Don’t forget their crippling cradle-to-grave socialism. 0bama hasn’t.
Jack,
What the libs love to forget that the wheels were coming off the USSR. The people were poor as hell. Parts of my family still lived behind the iron curtain. The situation was pathetic. Empty stores, empty wallets, empty stomachs. Herring and boiled potato three times a day.
Family would visit, and weep in the super markets. It was really sad. The economy there was so bad that people made more of a living on the black market than anything else. The quality of the goods produced was a joke. ‘they pretend to pay us, we pretend to work’, was the refrain.
Look at China, they went quasi capitalist. They created an export economy, and the result was money flowing into the country. The people riot when they are hungry, especially when freedom is absent.
I hear that what really turned Ельцин from socialism was a visit to the West. He went into a Texas supermarket and was simply stunned at the quantity and quality on the shelves. He later went to England and saw the Queen (or perhaps it was Maggie), and asked her, “How do you feed the people?” He received, he said, simply an uncomprehending stare for a moment or two, then she said, “We don’t.”
jacob
Guess you haven’t seen the reports about the poor Chinese.
dans
What about the Bay of Pigs? We messed up royally thinking we were going to turn Cuba around.
We went into Iraq. Saddam got killed but we’re stuck there for a long, long time. Same’s happening in Afghanistan. And now, some are urging the President to get tangled up in another country while North Korea is playing cat and mouse with us. Get real!
Yes, we are in hock big time to the poor Chinese, are these the reports of which you speak ?
“we’re stuck there for a long, long time”
Not true, in 2005 the Dems said they would get us out of Iraq. In 2007 Obama said he would get us out. Are you accusing them of lying ?
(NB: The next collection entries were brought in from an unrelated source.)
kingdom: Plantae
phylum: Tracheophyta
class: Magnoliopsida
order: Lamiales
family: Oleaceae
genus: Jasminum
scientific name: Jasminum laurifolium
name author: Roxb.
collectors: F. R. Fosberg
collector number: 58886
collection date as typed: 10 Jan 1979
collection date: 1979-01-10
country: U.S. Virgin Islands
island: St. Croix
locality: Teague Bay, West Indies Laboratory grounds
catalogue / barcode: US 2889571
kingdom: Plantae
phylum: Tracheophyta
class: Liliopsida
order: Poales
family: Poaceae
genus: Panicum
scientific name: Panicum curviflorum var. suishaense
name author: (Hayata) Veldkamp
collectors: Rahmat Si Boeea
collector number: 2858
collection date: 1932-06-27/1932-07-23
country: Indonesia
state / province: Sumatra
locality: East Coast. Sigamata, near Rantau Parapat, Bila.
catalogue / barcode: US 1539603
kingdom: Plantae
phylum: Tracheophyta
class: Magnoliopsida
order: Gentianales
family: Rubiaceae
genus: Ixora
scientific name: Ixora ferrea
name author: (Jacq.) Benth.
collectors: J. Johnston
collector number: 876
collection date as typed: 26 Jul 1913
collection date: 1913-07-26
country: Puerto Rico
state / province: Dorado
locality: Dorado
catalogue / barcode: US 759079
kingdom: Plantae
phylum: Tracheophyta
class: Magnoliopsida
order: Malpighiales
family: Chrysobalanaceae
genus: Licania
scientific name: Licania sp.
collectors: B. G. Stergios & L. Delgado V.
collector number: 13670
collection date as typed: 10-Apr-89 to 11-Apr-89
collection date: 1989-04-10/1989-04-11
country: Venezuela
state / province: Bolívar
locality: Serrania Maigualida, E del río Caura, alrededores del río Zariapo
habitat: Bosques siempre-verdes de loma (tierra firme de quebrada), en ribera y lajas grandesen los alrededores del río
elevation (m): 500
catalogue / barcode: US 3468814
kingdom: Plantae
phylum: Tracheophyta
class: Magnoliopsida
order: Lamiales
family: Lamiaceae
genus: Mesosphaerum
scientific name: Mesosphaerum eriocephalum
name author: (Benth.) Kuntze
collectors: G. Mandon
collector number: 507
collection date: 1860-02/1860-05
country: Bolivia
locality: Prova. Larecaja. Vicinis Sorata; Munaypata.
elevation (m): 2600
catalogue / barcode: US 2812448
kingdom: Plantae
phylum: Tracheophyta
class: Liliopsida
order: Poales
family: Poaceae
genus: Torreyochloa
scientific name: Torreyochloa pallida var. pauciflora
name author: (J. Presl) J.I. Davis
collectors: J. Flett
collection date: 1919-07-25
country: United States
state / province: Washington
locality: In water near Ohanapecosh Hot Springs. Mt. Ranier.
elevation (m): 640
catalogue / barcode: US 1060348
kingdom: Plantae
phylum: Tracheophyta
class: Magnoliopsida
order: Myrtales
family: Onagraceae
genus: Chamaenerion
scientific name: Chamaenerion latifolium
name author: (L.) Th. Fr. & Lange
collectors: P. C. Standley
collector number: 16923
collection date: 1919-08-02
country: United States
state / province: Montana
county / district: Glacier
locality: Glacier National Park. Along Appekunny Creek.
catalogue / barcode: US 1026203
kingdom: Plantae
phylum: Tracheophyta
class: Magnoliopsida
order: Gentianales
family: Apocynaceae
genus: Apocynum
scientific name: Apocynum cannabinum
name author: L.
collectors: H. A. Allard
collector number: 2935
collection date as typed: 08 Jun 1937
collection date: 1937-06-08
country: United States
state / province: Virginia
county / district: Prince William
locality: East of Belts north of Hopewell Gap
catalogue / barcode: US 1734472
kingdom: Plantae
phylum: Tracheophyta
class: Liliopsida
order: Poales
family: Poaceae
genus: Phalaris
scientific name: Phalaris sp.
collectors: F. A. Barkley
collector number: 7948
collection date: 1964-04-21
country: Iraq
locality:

Good night for today, dans!
Lovisa,
Hopeless as ever. You point out the part of the population that is still poor, they were poorer yet before the market reforms. Then there are the several hundred million whose lifestyle’s drastically improved after the market reforms. Get this through your head — there is no system in which all share in equal outcomes, except one. That one is where all are equally miserable, except for a tiny fraction at the top. Socialism levels the playing field by paupering those on the top, the poor stay poor, the middle class vanishes.